### EXTRAIT:
====

4. L'ASA du canal de Ventavon - Saint-Tropez soutient qu'elle ne devrait être redevable que des seuls prélèvements d'eau dont l'usage est destiné à l'alimentation du canal, et non pour ceux prélevés dans le canal et utilisés pour l'irrigation par les usagers du canal. Toutefois, il résulte des dispositions précitées que l'assujetti au paiement d'une redevance pour prélèvement sur la ressource en eau est la personne dont les activités entraînent un prélèvement sur cette ressource et que les usages de cette ressource déterminent le montant de la redevance. Lorsque le prélèvement est destiné à plusieurs usages, la redevance est calculée au prorata des volumes utilisés pour chaque usage. L'agence de l'eau notifie cette redevance au gestionnaire du canal qui est le seul destinataire de la notification du montant des redevances dues et qui doit en répercuter le montant sur les usagers du canal. En l'espèce, il n'est pas sérieusement contesté que le prélèvement d'eau litigieux est destiné, d'une part, à l'usage " alimentation du canal ", d'autre part, à l'usage des besoins de l'irrigation et autres usages économiques, dont l'arrosage des jardins utilisés par les usagers du canal, sans que l'appelante ne puisse utilement se prévaloir de la circonstance, qu'eu égard à ses statuts, elle n'utilise pas d'eau pour l'irrigation. Par suite, l'agence de l'eau Rhône-Méditerranée-Corse a pu légalement décider que le titre exécutoire en litige correspondait à deux usages distincts comprenant des volumes prélevés soumis au tarif correspondant à chacun de ces usages.

====

### DONNÉES FOURNIES:

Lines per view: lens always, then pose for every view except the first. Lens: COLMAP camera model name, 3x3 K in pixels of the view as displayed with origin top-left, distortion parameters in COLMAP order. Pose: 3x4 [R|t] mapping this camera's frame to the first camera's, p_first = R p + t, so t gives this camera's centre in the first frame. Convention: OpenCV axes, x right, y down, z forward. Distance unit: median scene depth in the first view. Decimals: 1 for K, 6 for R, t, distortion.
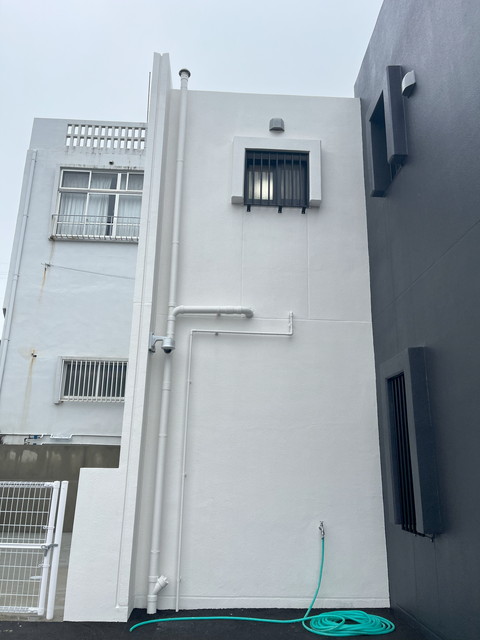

====

### CONSIGNE A:
Répondez à ces questions sur l'extrait consacré à la redevance pour prélèvement d'eau :
(i) À qui l'agence de l'eau notifie-t-elle la redevance ?
(ii) Comment la redevance est-elle calculée quand le prélèvement sert à plusieurs usages ?
(iii) À quels deux usages le prélèvement litigieux est-il destiné ?
### CONSIGNE B:
Poursuivez l'extrait sur la redevance pour prélèvement d'eau à partir de sa dernière phrase.

### RÉPONSE A:
(i) Au gestionnaire du canal, seul destinataire de la notification, qui doit en répercuter le montant sur les usagers du canal.
(ii) Au prorata des volumes utilisés pour chaque usage.
(iii) D'une part à l'usage « alimentation du canal », d'autre part aux besoins de l'irrigation et autres usages économiques, dont l'arrosage des jardins des usagers du canal.

### RÉPONSE B:
5. En outre, si l'ASA du canal de Ventavon - Saint-Tropez soutient que le pouvoir réglementaire a, d'une part, institué le gestionnaire de canal en redevable légal des redevances dues au titre des prélèvements effectués par ses usagers, d'autre part, a empiété sur les compétences du pouvoir législatif en modifiant l'assiette de cette imposition et en déterminant lui-même un redevable " alternatif ", elle ne l'établit pas. De même, puisqu'il résulte des dispositions de l'article L. 213-11 du code de l'environnement que ce sont les seules personnes susceptibles d'être assujetties aux redevances qui déclarent à l'agence de l'eau les éléments nécessaires au calcul des redevances, c'est bien l'appelante, exploitante et gestionnaire du canal, qui doit être regardée comme l'assujettie au sens de ces dispositions au regard de ses activités, qui consistent notamment à prélever l'eau afin de la distribuer à ses adhérents et qui entraînent le prélèvement sur la ressource en eau. La circonstance, à la supposer même établie, que l'appelante ait la qualité de gestionnaire " transparente " de canal est sans incidence sur la demande de décharge.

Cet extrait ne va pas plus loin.